Мои лицо и руки, по которым недавно словно наждаком прошелся злобный ветер, слегка еще саднили, но серьезной боли не было. Я соскреб с лица немного мази – откуда она только взялась?
– Это я помазал, дружище, а то видок у тебя был такой прибитый, словно ты навернулся с велосипеда.

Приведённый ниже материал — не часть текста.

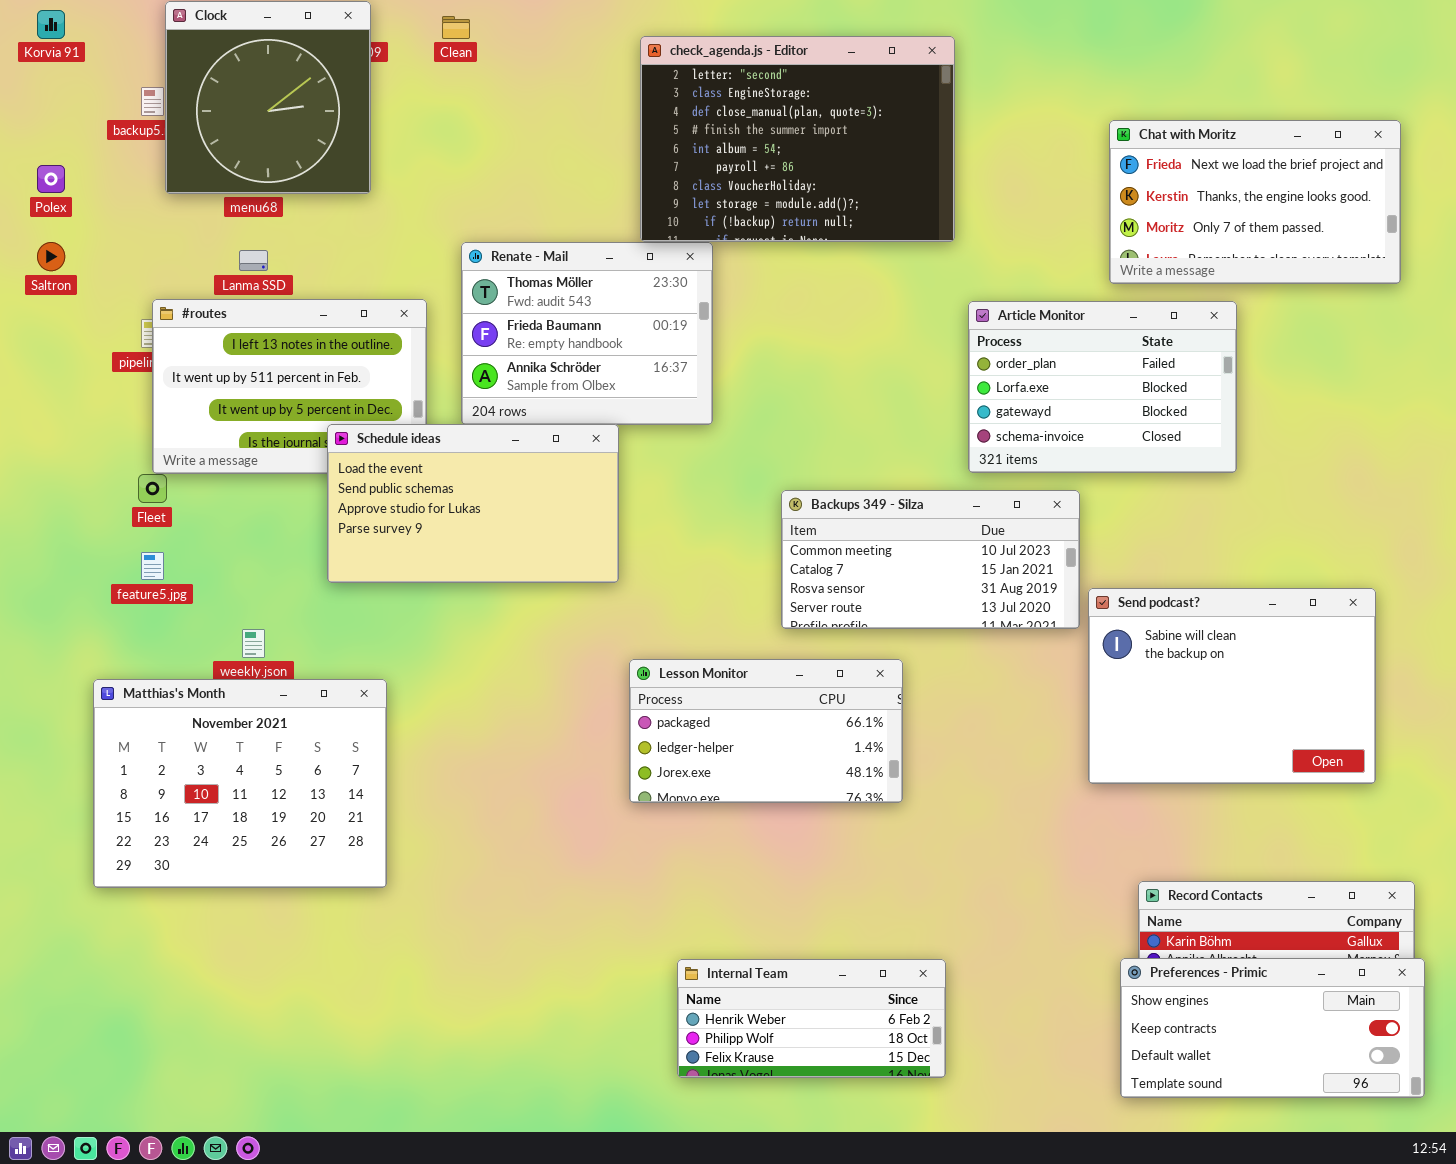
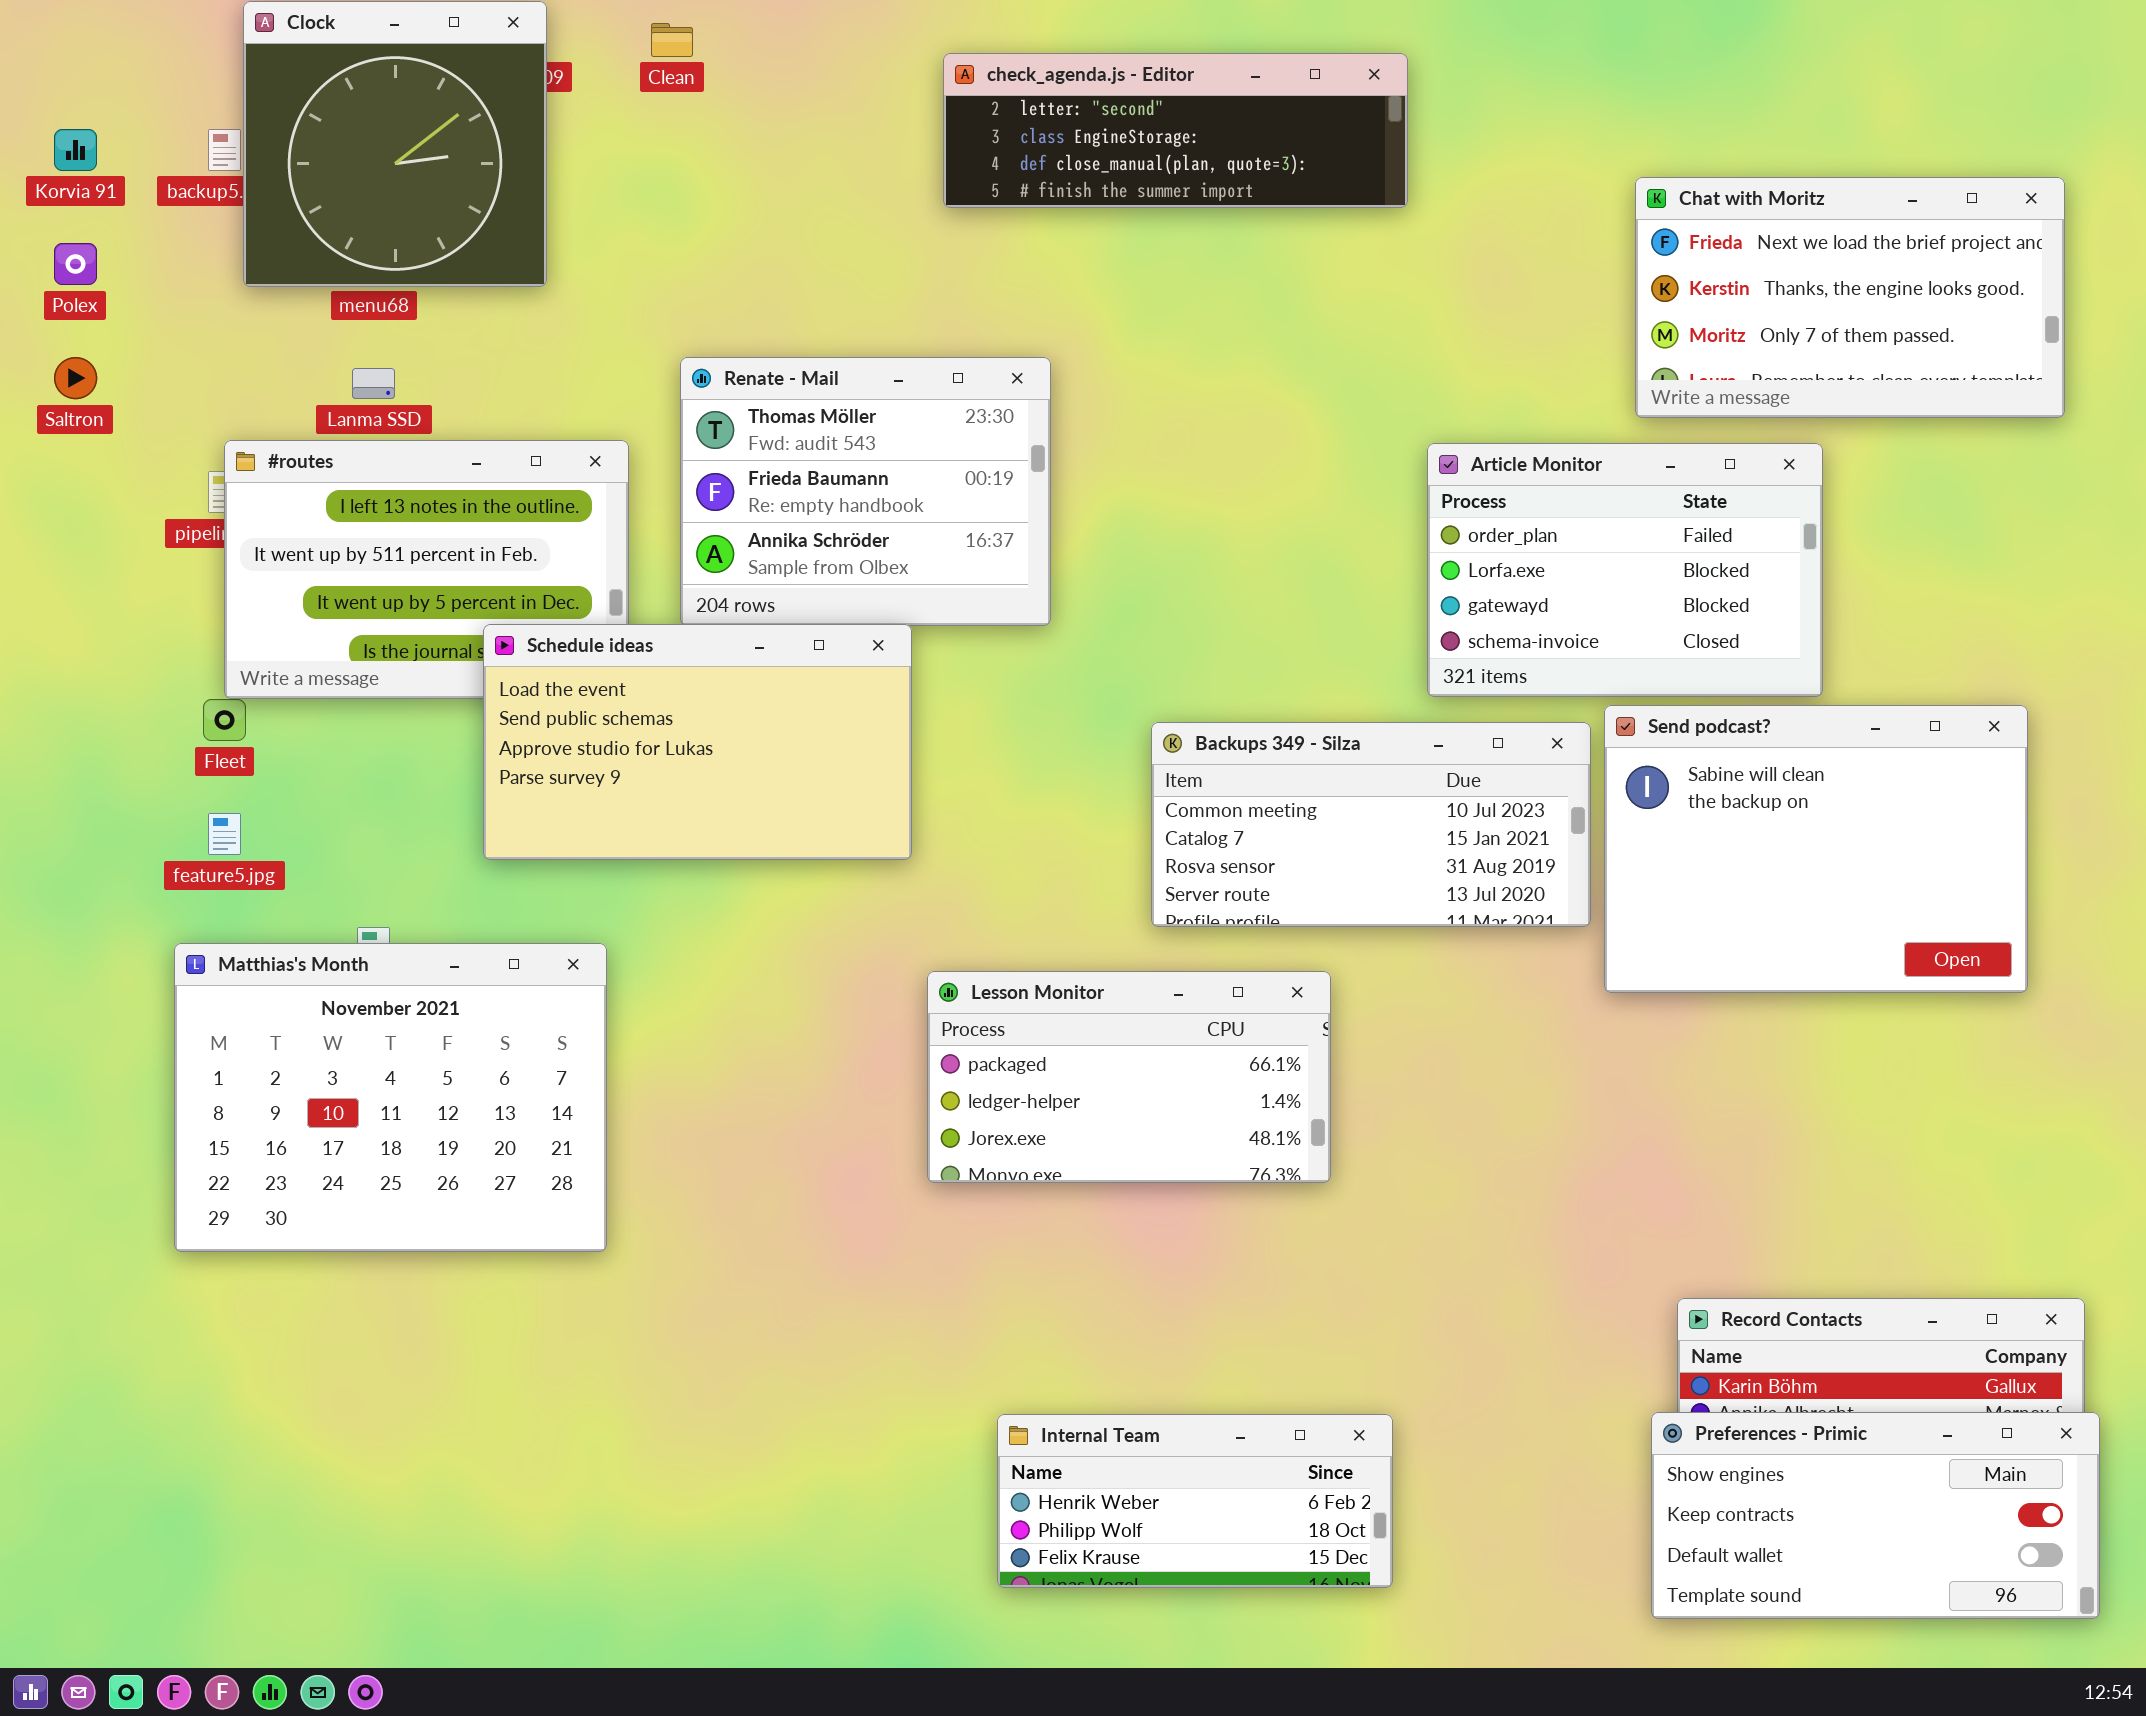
Korvia 91: [37,10,65,39] -> [54,129,97,171], moved
check_agenda.js - Editor: [640,36,955,242] -> [943,53,1408,208], resized
Send podcast?: [1088,588,1376,784] -> [1604,705,2028,993], moved
Matthias's Month: [93,679,387,888] -> [174,943,607,1252], moved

Я едва подавил тошноту при взгляде на слой мази, налипший на подушечки пальцев; она состояла из множества крохотных полупрозрачных червячков.
– Она шевелится!
– Старина, от тебя я не ожидал такой чувствительности. Это ж обычные микромедики с глубиной проникновения не более двух-трех миллиметров. Уже минут через пять у них кончится запас энергии, они засохнут и отвалятся, за исключением тех, которые подпитываются от механических вибраций. Эти еще несколько часов будут контролировать состояние твоей кожи. А теперь хватит сидеть на попе. Вставай.
Я поднялся на ноги, и поверхность, которая казалась абсолютно неподвижной, слегка колыхнулась, ответив на мое действие. Однако в отличие от клоуна мои ноги не скользили и даже слегка прилипали к ней.
Я стоял на площадке размером с хоккейную и напряженно озирался. Пожалуй, не площадка это, а огромный лист красивого малахитового оттенка, который на ветке, которая на другой ветке, которая, надо полагать, на стволе исполинского дерева.
Ветви шириной с переулок тянулись в длину настолько, насколько хватал глаз, метров на триста минимум. Между ними на манер лиан были протянуты тросики, по которым бегали небольшие жуковатые биомехи – «технический персонал», наверное.
И не слишком далекие ветки таяли в розоватой дымке, сквозь которую просвечивали огромные буквы девиза: «Холдинг „Зазеркалье“ исполняет все ваши желания, даже те, которых вы боитесь, и те, которые вы еще не осознали».
Листья под определенными углами были прозрачны для лучей солетты, иначе бы тут царила непроглядная тьма, но свет размазывается в фоглетовом тумане. При таких оптических свойствах среды попробуй оцени размеры всего дерева.
В любом случае рядом с ним даже величественная старушка секвойя покажется скромной травинкой. Хотя, если выражаться строго, это вовсе и не дерево, а фрактальная древовидная структура, воплощенная математика.
– Дружище, наше деревце тянет в длину на семь километров и продолжает себе расти дальше методом нановегетации, – охотно похвастал клоун. – А еще есть и Древо-2, с ним все аналогично, только растет оно в другую сторону.